(NEW YORK) — Stocks retreated for a seventh consecutive day on Wednesday, the market’s longest decline in five years, as investor worries about the U.S. presidential election continued to weigh on the market.
A steep decline in oil prices also shook investor confidence.
The Dow Jones industrial average lost 77.46 points, or 0.4 percent, to 17,959.64. The Standard & Poor’s 500 index lost 13.78 points, or 0.7 percent, to 2,097.94 and the Nasdaq composite fell 48.01 points, or 0.9 percent, to 5,105.57.
The last time the S&P 500 fell for seven straight days was November 2011, during a flare-up of the European sovereign debt crisis.
Like most of the public, investors have their eyes glued to the presidential race, as polls between Hillary Clinton and Donald Trump have tightened. The narrowing in the race has brought more uncertainty. Gold and bond prices have risen. The VIX, a volatility measure dubbed the “fear gauge” for Wall Street, jumped 14 percent on Tuesday to its highest level since June. It was up another 4.4 percent Wednesday.
The Mexican peso, which has become a de facto proxy for Trump’s chances to win the election, has fallen steadily against the U.S. dollar since Friday and fell another 1 percent on Wednesday to 19.425 pesos to the dollar. Investors expect that Mexico’s economy would be negatively impacted by a Trump administration, which would weaken the peso.
“The lead-up to the U.S. presidential election was always expected to be lively but the events of the last couple of days has seriously taken its toll on investor sentiment,” said Craig Erlam, senior market analyst at OANDA.
Meanwhile a report from the Energy Department that showed a significant buildup in crude oil supplies last week weighed heavily on oil and energy prices. Benchmark crude oil sank $1.33 to $45.34 a barrel in New York. Brent crude, the international standard, fell $1.28 at $46.86 a barrel.
Energy stocks were among the biggest decliners in the S&P 500. Pioneer Natural Resources, Marathon Oil and Sempra energy fell 4 percent or more.
Aside from the election cliffhanger, investors parsed through the latest policy statement from the Federal Reserve. While the nation’s central bank voted to keep rates at their current level after their two-day meeting, they left the door open to raise rates at their meeting in December. It was expected the Fed would not want to raise rates ahead of the election.
“If we get an unexpected election outcome, the Fed might put any increase on hold. We are not convinced that December is a sure thing,” said Brandon Swensen, a portfolio manager and co-head of fixed income trading at RBC Global Asset Management.
The yield on the 10-year Treasury note fell to 1.80 percent from 1.83 percent the day before.
In individual company news, Brocade Communications rose $1.08, or 10 percent, to $12.32 after Broadcom announced it would buy the company for $5.5 billion. Broadcom rose $3.76, or 2.2 percent, to $172.56.
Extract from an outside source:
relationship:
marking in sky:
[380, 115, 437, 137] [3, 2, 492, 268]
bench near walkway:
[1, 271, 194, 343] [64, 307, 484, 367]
The dollar fell to 103.28 yen from 103.97 yen, while the euro rose to $1.1096 from $1.1062.
In other energy trading, heating oil fell 5 cents to $1.47 a gallon, wholesale gasoline fell 4 cents to $1.45 a gallon and natural gas fell 11 cents to $2.792 per 1,000 cubic feet.
Precious and industrial metals futures closed mostly higher. Gold increased $20.20 to $1,308.20 an ounce, silver climbed 28 cents to $18.69 an ounce and copper was little changed at $2.23 a pound.